Requirement — From the line containing "[519,193,618,209] zero, that" through the final line of the records, reproduce every line exactly.

** Opening Dataset entries block **

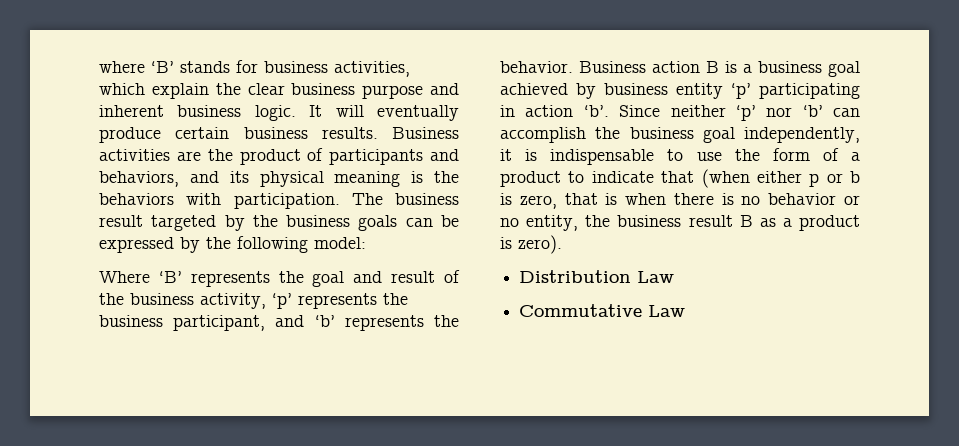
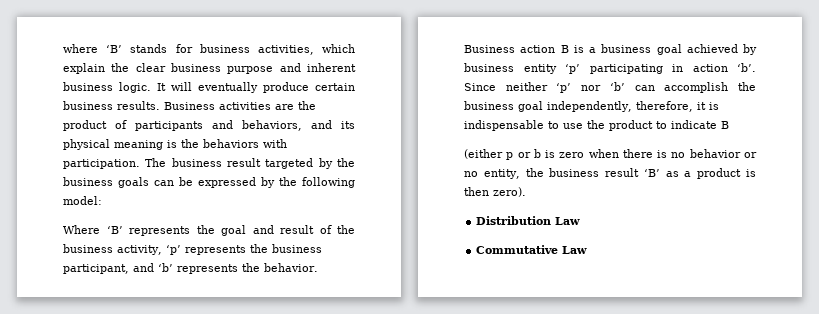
(860, 135) none -> [635,101,693,112] therefore,
[772,148,860,161] [500,169,802,188] form of a product to indicate that (when either -> [609,120,729,131] [464,149,503,159] product to indicate B // (either
[519,193,618,209] zero, that is -> [559,152,585,158] zero
[739,215,753,227] B -> [643,169,660,177] ‘B’
(512, 243) none -> [464,187,489,196] then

** Closing Dataset entries block **

Task response —
[519,193,618,209] zero, that is -> [559,152,585,158] zero
[739,215,753,227] B -> [643,169,660,177] ‘B’
(512, 243) none -> [464,187,489,196] then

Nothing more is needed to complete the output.